Bear Manor's "Scripts From The Crypt" Presents Bride Of The Gorilla

This third entry in Tom Weaver's "Scripts From The Crypt" series (previous two being The Hideous Sun Demon and The Indestructible Man), delves deep into 1951's Bride Of The Gorilla, a Realart jungle horror you'd not dream would inspire a book, let alone one so irresistible as what genre historian Weaver turns master hand to. He's gathered a blue ribbon panel of experts to flavor behind-scenes telling of a misbegotchiller sold variously as Shocking, Daring, Primitive, and Passionate (to each please add exclamation points, as does ad at left). Any chapter of this book would merit purchase price, and there are over a dozen of them. I attended weekend-long wedding festivities to accompany of GF Ann plus Bride Of The Gorilla, the book enjoyed during hotel bar sequesters fueled by whiskey sours andpassages shared with Ann (her intro to sordid details of the Barbara Payton-Franchot Tone-Tom Neal dustup). Fellow tipplers noting the book's lurid cover and my rapt absorption (w/frequent recites) must have wondered what group home I had escaped from.

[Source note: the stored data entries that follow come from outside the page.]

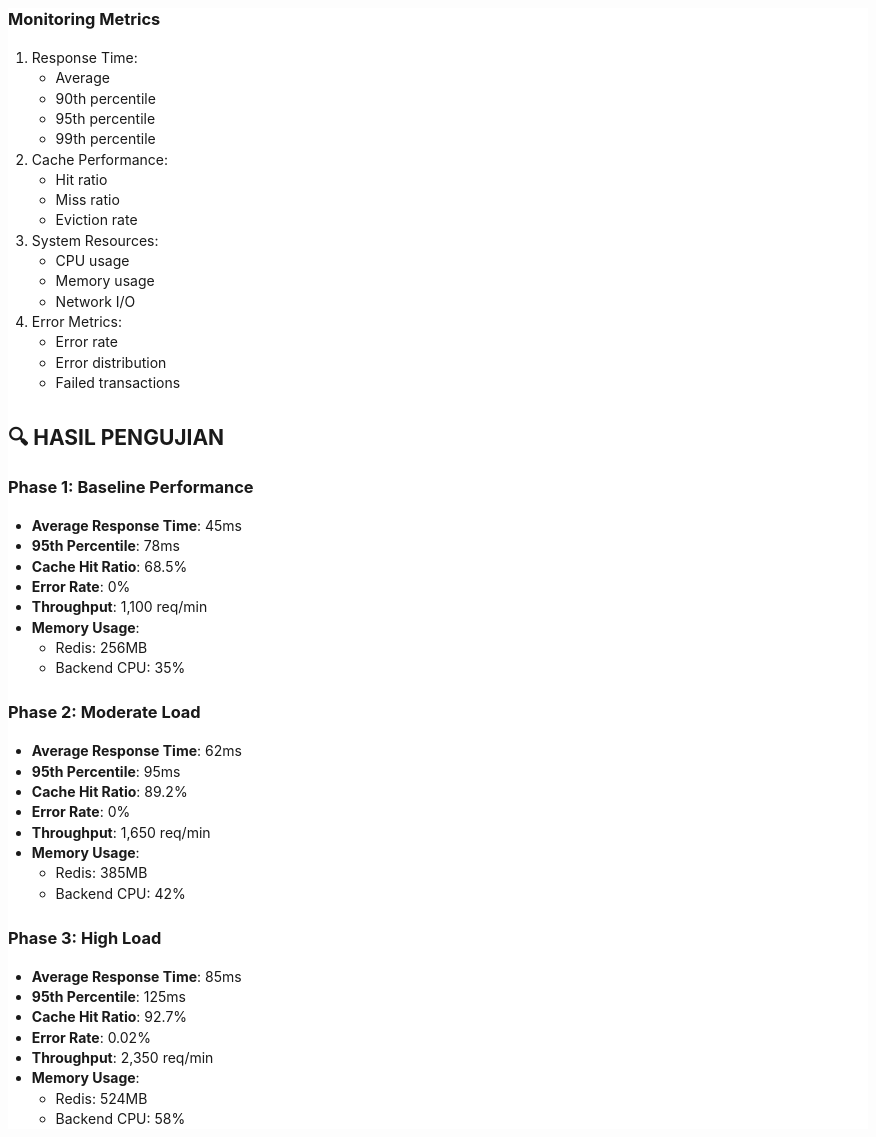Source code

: ### Monitoring Metrics
1. Response Time:
   - Average
   - 90th percentile
   - 95th percentile
   - 99th percentile
2. Cache Performance:
   - Hit ratio
   - Miss ratio
   - Eviction rate
3. System Resources:
   - CPU usage
   - Memory usage
   - Network I/O
4. Error Metrics:
   - Error rate
   - Error distribution
   - Failed transactions

## 🔍 HASIL PENGUJIAN

### Phase 1: Baseline Performance
- **Average Response Time**: 45ms
- **95th Percentile**: 78ms
- **Cache Hit Ratio**: 68.5%
- **Error Rate**: 0%
- **Throughput**: 1,100 req/min
- **Memory Usage**:
  - Redis: 256MB
  - Backend CPU: 35%

### Phase 2: Moderate Load
- **Average Response Time**: 62ms
- **95th Percentile**: 95ms
- **Cache Hit Ratio**: 89.2%
- **Error Rate**: 0%
- **Throughput**: 1,650 req/min
- **Memory Usage**:
  - Redis: 385MB
  - Backend CPU: 42%

### Phase 3: High Load
- **Average Response Time**: 85ms
- **95th Percentile**: 125ms
- **Cache Hit Ratio**: 92.7%
- **Error Rate**: 0.02%
- **Throughput**: 2,350 req/min
- **Memory Usage**:
  - Redis: 524MB
  - Backend CPU: 58%
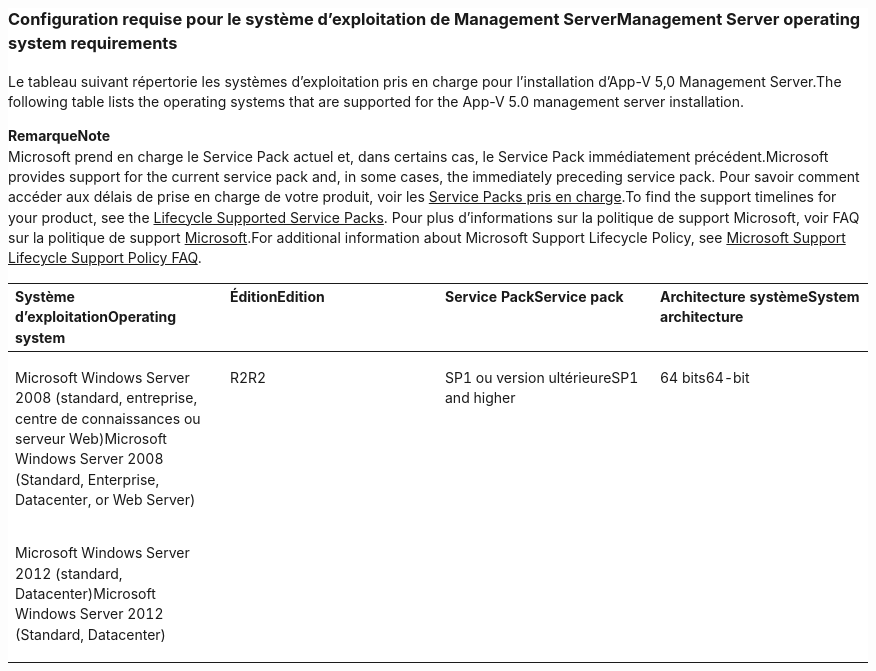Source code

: ### <span data-ttu-id="a9a3b-125">Configuration requise pour le système d’exploitation de Management Server</span><span class="sxs-lookup"><span data-stu-id="a9a3b-125">Management Server operating system requirements</span></span>

<span data-ttu-id="a9a3b-126">Le tableau suivant répertorie les systèmes d’exploitation pris en charge pour l’installation d’App-V 5,0 Management Server.</span><span class="sxs-lookup"><span data-stu-id="a9a3b-126">The following table lists the operating systems that are supported for the App-V 5.0 management server installation.</span></span>

**<span data-ttu-id="a9a3b-127">Remarque</span><span class="sxs-lookup"><span data-stu-id="a9a3b-127">Note</span></span>**  
<span data-ttu-id="a9a3b-128">Microsoft prend en charge le Service Pack actuel et, dans certains cas, le Service Pack immédiatement précédent.</span><span class="sxs-lookup"><span data-stu-id="a9a3b-128">Microsoft provides support for the current service pack and, in some cases, the immediately preceding service pack.</span></span> <span data-ttu-id="a9a3b-129">Pour savoir comment accéder aux délais de prise en charge de votre produit, voir les [Service Packs pris en charge](https://go.microsoft.com/fwlink/p/?LinkId=31975).</span><span class="sxs-lookup"><span data-stu-id="a9a3b-129">To find the support timelines for your product, see the [Lifecycle Supported Service Packs](https://go.microsoft.com/fwlink/p/?LinkId=31975).</span></span> <span data-ttu-id="a9a3b-130">Pour plus d’informations sur la politique de support Microsoft, voir FAQ sur la politique de support [Microsoft](https://go.microsoft.com/fwlink/p/?LinkId=31976).</span><span class="sxs-lookup"><span data-stu-id="a9a3b-130">For additional information about Microsoft Support Lifecycle Policy, see [Microsoft Support Lifecycle Support Policy FAQ](https://go.microsoft.com/fwlink/p/?LinkId=31976).</span></span>



<table>
<colgroup>
<col width="25%" />
<col width="25%" />
<col width="25%" />
<col width="25%" />
</colgroup>
<thead>
<tr class="header">
<th align="left"><span data-ttu-id="a9a3b-131">Système d’exploitation</span><span class="sxs-lookup"><span data-stu-id="a9a3b-131">Operating system</span></span></th>
<th align="left"><span data-ttu-id="a9a3b-132">Édition</span><span class="sxs-lookup"><span data-stu-id="a9a3b-132">Edition</span></span></th>
<th align="left"><span data-ttu-id="a9a3b-133">Service Pack</span><span class="sxs-lookup"><span data-stu-id="a9a3b-133">Service pack</span></span></th>
<th align="left"><span data-ttu-id="a9a3b-134">Architecture système</span><span class="sxs-lookup"><span data-stu-id="a9a3b-134">System architecture</span></span></th>
</tr>
</thead>
<tbody>
<tr class="odd">
<td align="left"><p><span data-ttu-id="a9a3b-135">Microsoft Windows Server 2008 (standard, entreprise, centre de connaissances ou serveur Web)</span><span class="sxs-lookup"><span data-stu-id="a9a3b-135">Microsoft Windows Server 2008 (Standard, Enterprise, Datacenter, or Web Server)</span></span></p></td>
<td align="left"><p><span data-ttu-id="a9a3b-136">R2</span><span class="sxs-lookup"><span data-stu-id="a9a3b-136">R2</span></span></p></td>
<td align="left"><p><span data-ttu-id="a9a3b-137">SP1 ou version ultérieure</span><span class="sxs-lookup"><span data-stu-id="a9a3b-137">SP1 and higher</span></span></p></td>
<td align="left"><p><span data-ttu-id="a9a3b-138">64 bits</span><span class="sxs-lookup"><span data-stu-id="a9a3b-138">64-bit</span></span></p></td>
</tr>
<tr class="even">
<td align="left"><p><span data-ttu-id="a9a3b-139">Microsoft Windows Server 2012 (standard, Datacenter)</span><span class="sxs-lookup"><span data-stu-id="a9a3b-139">Microsoft Windows Server 2012 (Standard, Datacenter)</span></span></p></td>
<td align="left"><p></p></td>
<td align="left"></td>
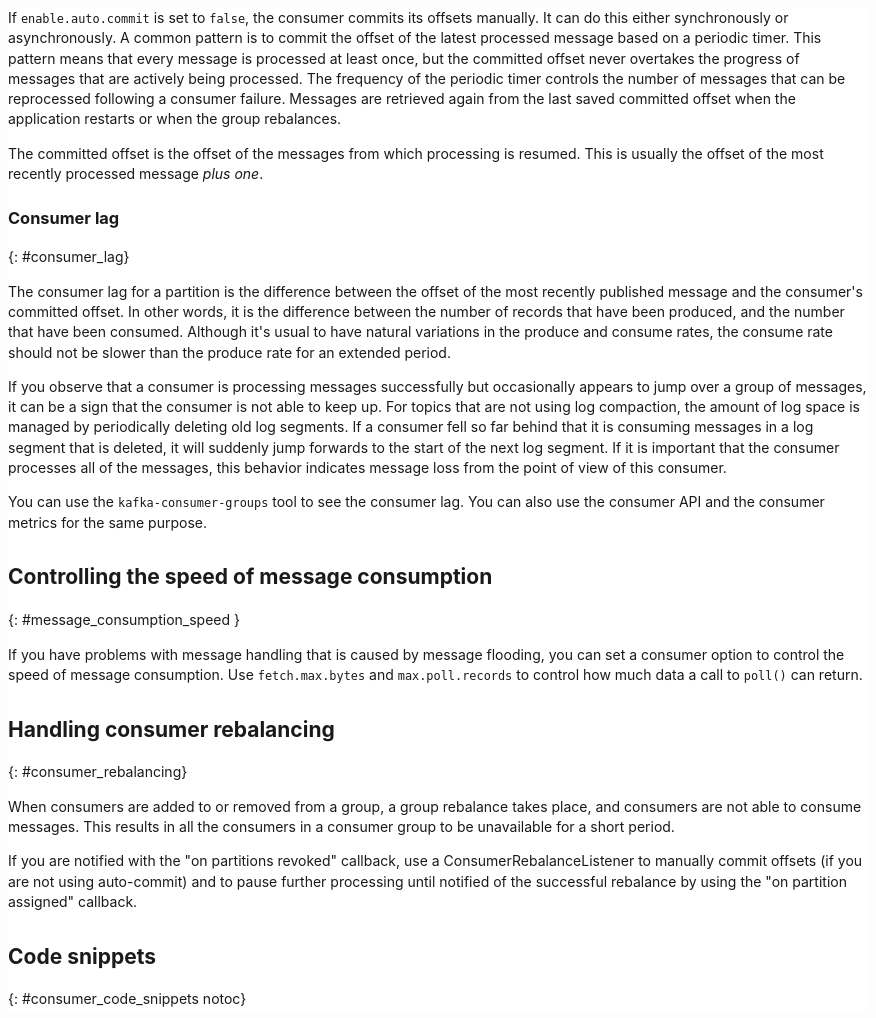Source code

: If `enable.auto.commit` is set to `false`, the consumer commits its offsets manually. It can do this either synchronously or asynchronously. A common pattern is to commit the offset of the latest processed message based on a periodic timer. This pattern means that every message is processed at least once, but the committed offset never overtakes the progress of messages that are actively being processed. The frequency of the periodic timer controls the number of messages that can be reprocessed following a consumer failure. Messages are retrieved again from the last saved committed offset when the application restarts or when the group rebalances.

The committed offset is the offset of the messages from which processing is resumed. This is usually the offset of the most recently processed message *plus one*.

### Consumer lag
{: #consumer_lag}

The consumer lag for a partition is the difference between the offset of the most recently published message and the consumer's committed offset. In other words, it is the difference between the number of records that have been produced, and the number that have been consumed.
Although it's usual to have natural variations in the produce and consume rates, the consume rate should not be slower than the produce rate for an extended period.

If you observe that a consumer is processing messages successfully but occasionally appears to jump over a group of messages, it can be a sign that the consumer is not able to keep up. For topics that are not using log compaction, the amount of log space is managed by periodically deleting old log segments. 
If a consumer fell so far behind that it is consuming messages in a log segment that is deleted, it will suddenly jump forwards to the start of the next log segment. If it is important that the consumer processes all of the messages, this behavior indicates message loss from the point of view of this consumer.

You can use the `kafka-consumer-groups` tool to see the consumer lag. You can also use the consumer API and the consumer metrics for the same purpose.

## Controlling the speed of message consumption
{: #message_consumption_speed }

If you have problems with message handling that is caused by message flooding, you can set a consumer option to control the speed of message consumption. Use `fetch.max.bytes` and `max.poll.records` to control how much data a call to `poll()` can return.

## Handling consumer rebalancing
{: #consumer_rebalancing}

When consumers are added to or removed from a group, a group rebalance takes place, and consumers are not able to consume messages. This results in all the consumers in a consumer group to be unavailable for a short period.

If you are notified with the "on partitions revoked" callback, use a ConsumerRebalanceListener to manually commit offsets (if you are not using auto-commit) and to pause further processing until notified of the successful rebalance by using the "on partition assigned" callback.

## Code snippets
{: #consumer_code_snippets notoc}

Here are B Of The G highlights and reasons GPS readership will savor this book: 1 --- an intro by John Landis, ace director and lifelong chill enthusiast ... 2 --- Interviews as only Tom Weaver can conduct them, w/ eye-witness accounts of the film's production, as well as Weaver's close analysis re the latter, his history of Realart, producing Broder brothers, appreciation of Herman Cohen (getting his start here), and 3 --- dissect of once-in-a-lifetime cast Barbara Payton, Lon Chaney, Raymond Burr, Tom Conway, plus gorilla suitors and pulse-quickening F. Tone v. T. Neal. To this add Scott MacQueen's years-later visit with Bride director Curt Siodmak, covered in fascinating detail (with photos). There's "Fun Facts" from Weaver throughout, he and Greg Mank topping themselves with a "Lon Chaney Jr. Timeline" that left me agape over reams of revelation (and me thinking all this time that I knew my Chaney). If you care at all about horror legends, backstage peeps, underbelly probe, interviewee candor served raw (Weaver sure knows how to peel back scabs of memory), all making pages turn sans pause (you'll curse meals and sleep for time they take from this).  Weaver's Scripts/Crypt series is a winning concept, with each setting a new bar. I'm panting already for the author's next.